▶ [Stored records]
————
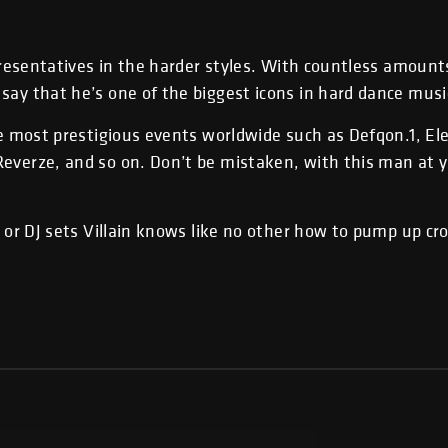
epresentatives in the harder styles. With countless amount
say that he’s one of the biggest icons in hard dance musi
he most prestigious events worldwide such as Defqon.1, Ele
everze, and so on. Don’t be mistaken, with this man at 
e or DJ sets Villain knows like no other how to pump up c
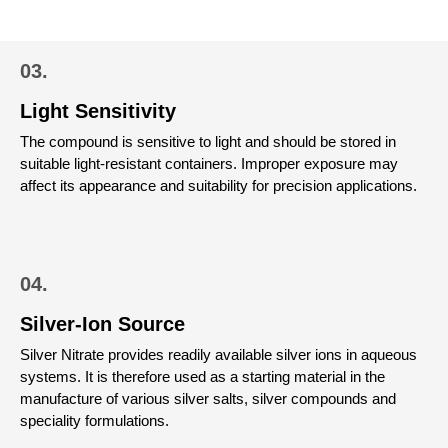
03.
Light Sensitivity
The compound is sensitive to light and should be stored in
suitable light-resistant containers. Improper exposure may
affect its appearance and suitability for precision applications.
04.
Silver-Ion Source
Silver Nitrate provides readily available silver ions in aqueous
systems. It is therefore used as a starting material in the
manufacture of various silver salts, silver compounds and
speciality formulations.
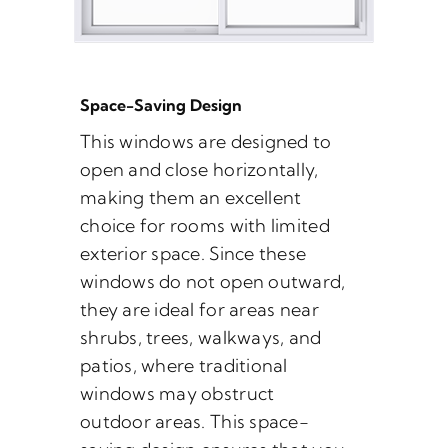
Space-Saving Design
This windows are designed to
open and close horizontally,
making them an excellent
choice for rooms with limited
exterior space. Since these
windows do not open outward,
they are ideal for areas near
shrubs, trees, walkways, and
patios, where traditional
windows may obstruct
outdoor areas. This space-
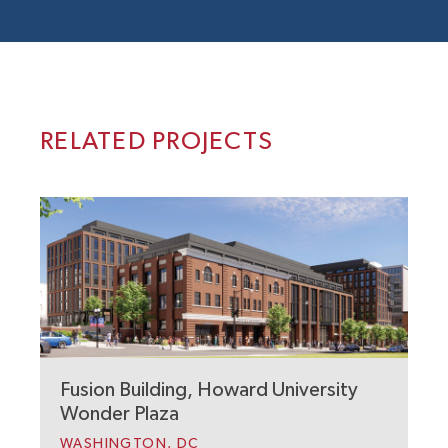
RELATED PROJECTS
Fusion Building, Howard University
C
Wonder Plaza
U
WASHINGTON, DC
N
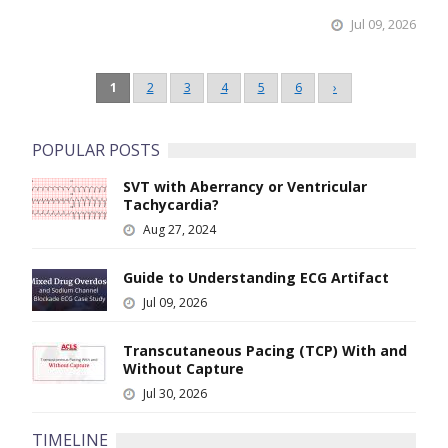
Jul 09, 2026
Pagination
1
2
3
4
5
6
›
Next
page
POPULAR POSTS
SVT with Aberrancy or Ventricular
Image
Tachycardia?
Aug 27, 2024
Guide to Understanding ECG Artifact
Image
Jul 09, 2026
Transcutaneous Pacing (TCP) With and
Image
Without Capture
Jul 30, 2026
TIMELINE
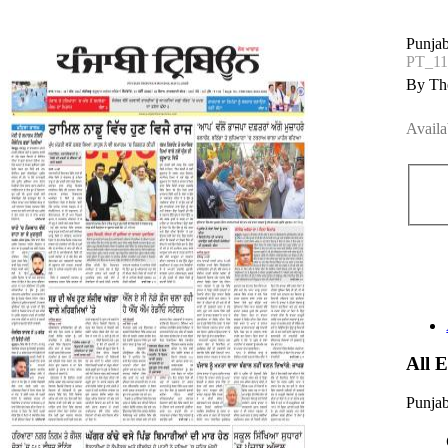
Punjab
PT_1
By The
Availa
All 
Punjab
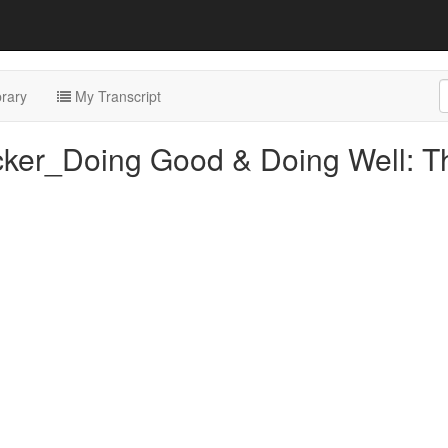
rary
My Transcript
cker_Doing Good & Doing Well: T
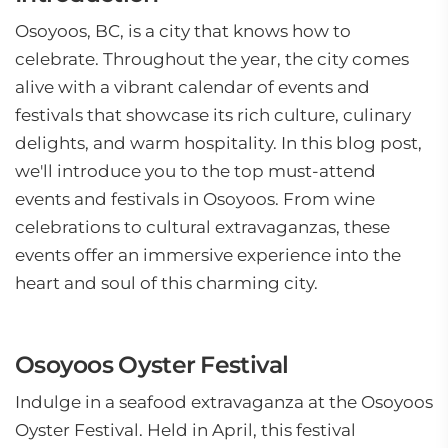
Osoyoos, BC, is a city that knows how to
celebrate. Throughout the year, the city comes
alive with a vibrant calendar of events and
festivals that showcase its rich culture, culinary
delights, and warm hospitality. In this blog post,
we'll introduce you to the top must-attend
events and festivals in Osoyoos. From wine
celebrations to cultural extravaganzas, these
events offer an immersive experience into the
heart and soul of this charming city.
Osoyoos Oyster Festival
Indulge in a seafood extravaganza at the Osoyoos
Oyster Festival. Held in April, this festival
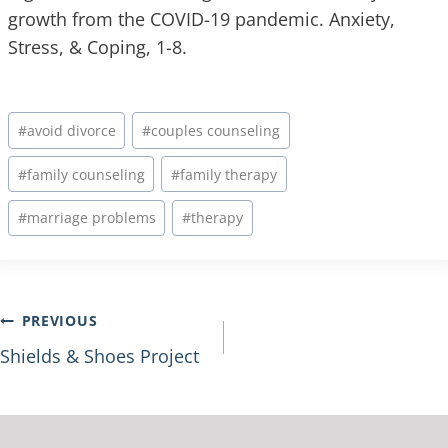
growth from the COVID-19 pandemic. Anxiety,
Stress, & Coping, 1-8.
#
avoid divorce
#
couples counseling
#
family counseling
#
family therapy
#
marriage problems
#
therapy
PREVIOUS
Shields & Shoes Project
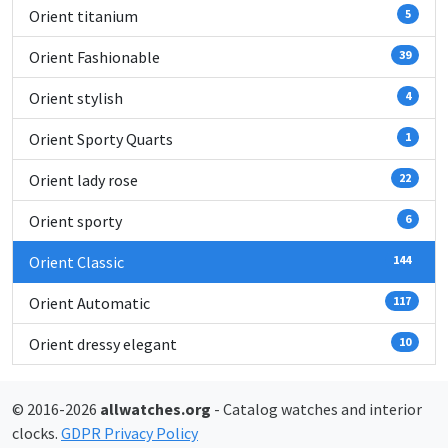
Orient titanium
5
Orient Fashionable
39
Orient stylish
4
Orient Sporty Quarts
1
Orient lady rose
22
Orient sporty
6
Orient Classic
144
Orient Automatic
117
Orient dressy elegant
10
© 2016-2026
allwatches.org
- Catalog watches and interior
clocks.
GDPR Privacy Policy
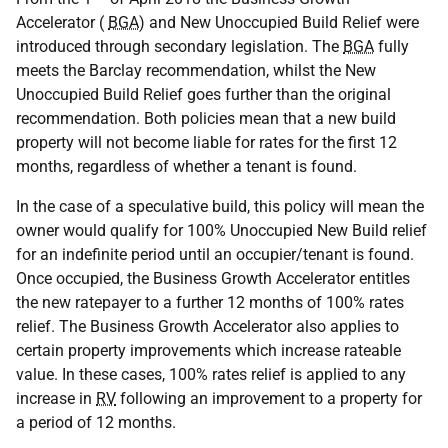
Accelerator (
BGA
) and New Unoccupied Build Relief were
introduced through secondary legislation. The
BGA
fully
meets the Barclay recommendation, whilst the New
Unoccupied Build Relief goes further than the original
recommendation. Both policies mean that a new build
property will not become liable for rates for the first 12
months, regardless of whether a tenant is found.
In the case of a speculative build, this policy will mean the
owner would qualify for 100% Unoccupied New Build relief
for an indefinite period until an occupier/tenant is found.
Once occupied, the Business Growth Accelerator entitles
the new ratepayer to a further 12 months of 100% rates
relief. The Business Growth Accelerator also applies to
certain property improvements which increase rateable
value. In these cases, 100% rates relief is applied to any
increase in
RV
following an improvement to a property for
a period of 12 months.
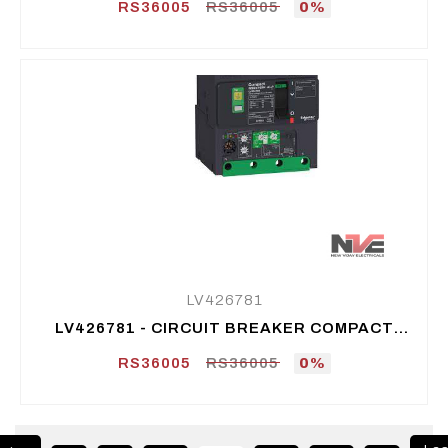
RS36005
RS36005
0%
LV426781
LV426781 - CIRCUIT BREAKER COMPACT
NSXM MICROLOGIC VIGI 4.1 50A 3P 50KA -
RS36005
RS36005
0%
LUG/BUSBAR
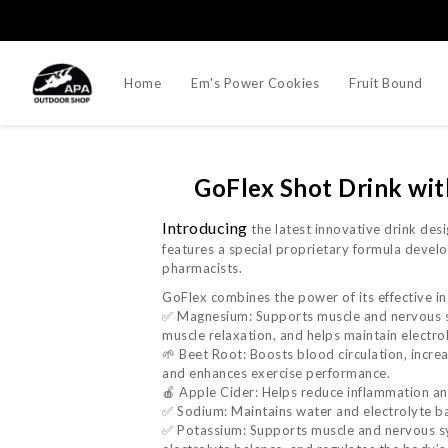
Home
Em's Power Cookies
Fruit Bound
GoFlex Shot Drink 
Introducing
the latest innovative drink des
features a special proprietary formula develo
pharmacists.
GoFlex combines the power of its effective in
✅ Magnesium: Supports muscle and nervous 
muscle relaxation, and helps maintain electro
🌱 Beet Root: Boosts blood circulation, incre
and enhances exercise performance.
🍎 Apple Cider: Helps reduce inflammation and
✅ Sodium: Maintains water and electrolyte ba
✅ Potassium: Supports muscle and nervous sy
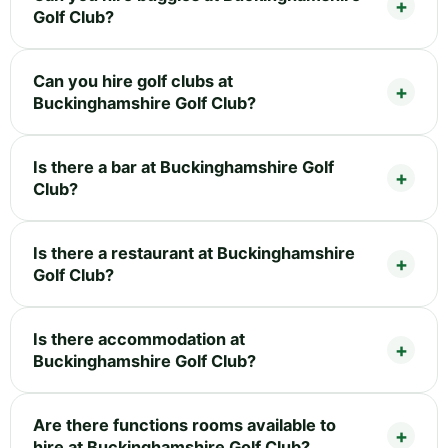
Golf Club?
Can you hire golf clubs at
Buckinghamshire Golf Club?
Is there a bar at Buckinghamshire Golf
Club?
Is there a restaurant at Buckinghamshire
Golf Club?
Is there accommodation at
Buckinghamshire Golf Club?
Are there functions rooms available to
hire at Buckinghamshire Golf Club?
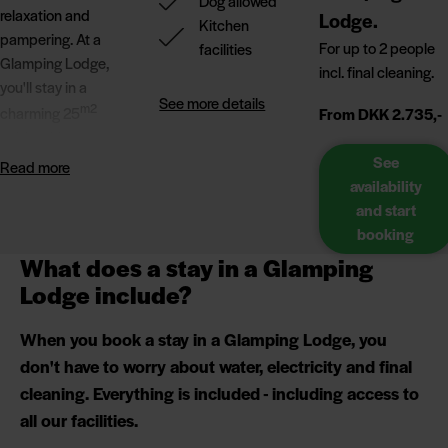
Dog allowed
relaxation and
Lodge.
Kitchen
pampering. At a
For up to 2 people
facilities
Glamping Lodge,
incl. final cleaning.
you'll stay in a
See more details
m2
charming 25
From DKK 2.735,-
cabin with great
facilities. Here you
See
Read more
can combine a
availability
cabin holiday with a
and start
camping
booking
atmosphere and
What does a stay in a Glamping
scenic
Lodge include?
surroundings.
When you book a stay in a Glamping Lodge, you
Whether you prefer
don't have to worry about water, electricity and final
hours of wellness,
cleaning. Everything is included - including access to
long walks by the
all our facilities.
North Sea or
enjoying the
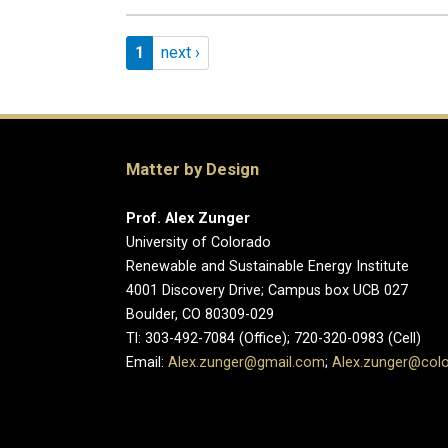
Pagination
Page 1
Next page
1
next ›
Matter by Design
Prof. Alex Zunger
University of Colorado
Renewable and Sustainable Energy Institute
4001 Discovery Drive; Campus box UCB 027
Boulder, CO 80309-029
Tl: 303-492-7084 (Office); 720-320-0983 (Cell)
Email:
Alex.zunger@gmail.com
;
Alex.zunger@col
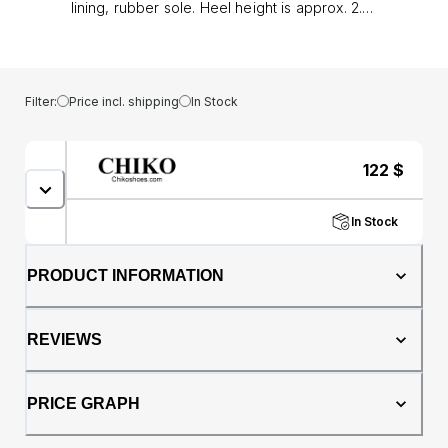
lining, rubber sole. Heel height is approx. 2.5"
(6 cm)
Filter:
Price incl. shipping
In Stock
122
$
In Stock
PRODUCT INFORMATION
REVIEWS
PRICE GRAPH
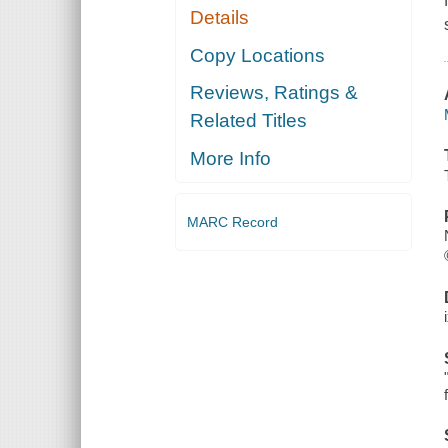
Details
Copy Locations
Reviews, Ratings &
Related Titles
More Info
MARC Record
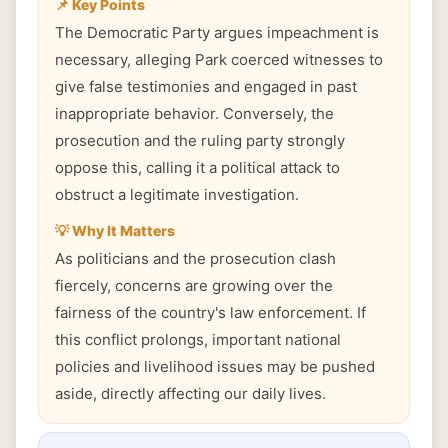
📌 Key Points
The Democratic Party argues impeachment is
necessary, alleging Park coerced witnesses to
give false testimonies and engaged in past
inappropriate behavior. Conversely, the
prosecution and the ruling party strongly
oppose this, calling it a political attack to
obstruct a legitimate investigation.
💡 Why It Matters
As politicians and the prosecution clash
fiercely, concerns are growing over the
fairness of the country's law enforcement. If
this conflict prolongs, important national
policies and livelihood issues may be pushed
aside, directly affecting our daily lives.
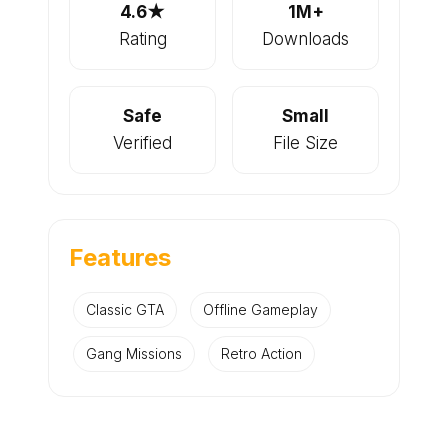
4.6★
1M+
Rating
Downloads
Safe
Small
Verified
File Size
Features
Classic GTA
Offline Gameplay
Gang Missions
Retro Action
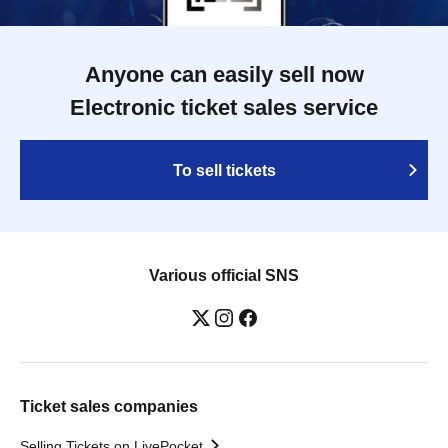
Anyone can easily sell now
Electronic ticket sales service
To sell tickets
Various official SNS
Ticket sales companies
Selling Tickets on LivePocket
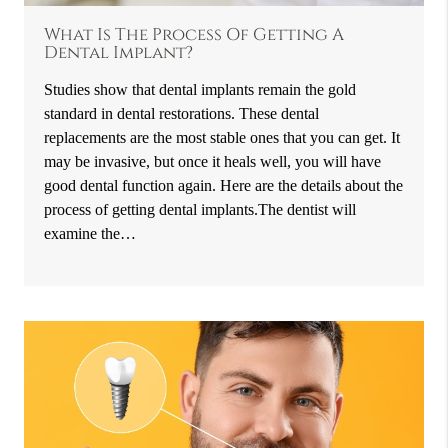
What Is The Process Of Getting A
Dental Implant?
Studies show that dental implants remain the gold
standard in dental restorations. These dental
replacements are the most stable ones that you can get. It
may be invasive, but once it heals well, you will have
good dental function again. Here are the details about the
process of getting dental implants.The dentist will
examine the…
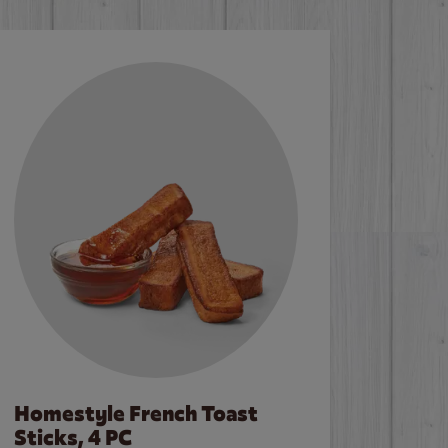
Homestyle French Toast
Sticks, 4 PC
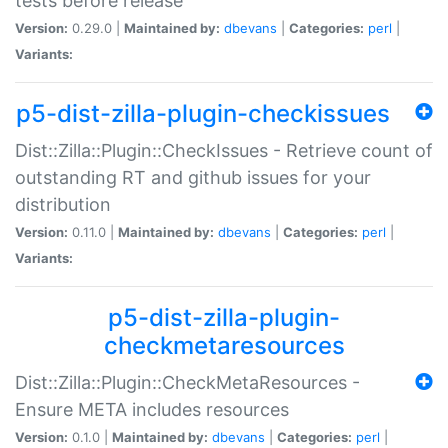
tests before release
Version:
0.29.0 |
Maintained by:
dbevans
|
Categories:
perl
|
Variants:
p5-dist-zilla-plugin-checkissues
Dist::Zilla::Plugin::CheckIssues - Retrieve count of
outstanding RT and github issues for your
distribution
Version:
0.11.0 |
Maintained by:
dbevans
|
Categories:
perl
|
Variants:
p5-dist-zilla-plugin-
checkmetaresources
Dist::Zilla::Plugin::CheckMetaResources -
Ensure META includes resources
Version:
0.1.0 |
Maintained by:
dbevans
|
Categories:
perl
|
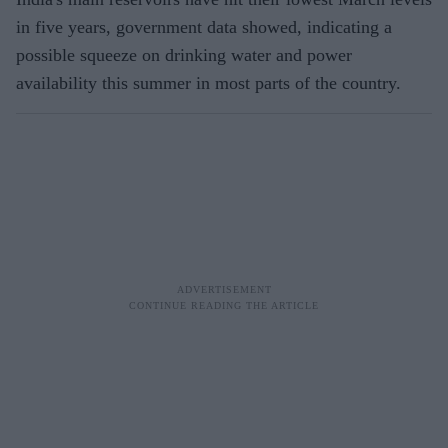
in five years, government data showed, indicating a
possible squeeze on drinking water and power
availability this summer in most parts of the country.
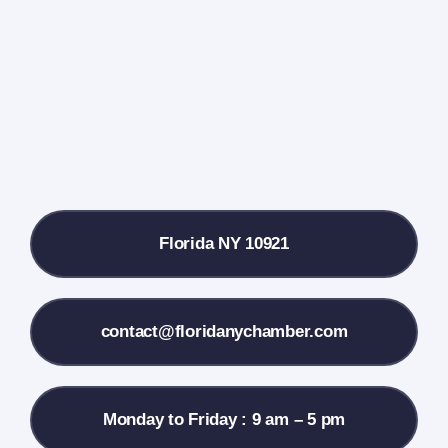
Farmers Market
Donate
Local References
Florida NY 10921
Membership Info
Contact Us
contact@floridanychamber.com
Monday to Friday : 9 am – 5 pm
————
▶ [WORK REQUIRED]
Given the entries above, transcribe exactly the lines from the one holding "don't have to" through the one holding "Boulder, CO 80309-029"; pictures do not belong in the transcription.

▶ [RESULT BELOW]
don't have to worry about water, electricity and final
hours of wellness,
cleaning. Everything is included - including access to
long walks by the
all our facilities.
North Sea or
enjoying the
Pagination
Page 1
Next page
1
next ›
Matter by Design
Prof. Alex Zunger
University of Colorado
Renewable and Sustainable Energy Institute
4001 Discovery Drive; Campus box UCB 027
Boulder, CO 80309-029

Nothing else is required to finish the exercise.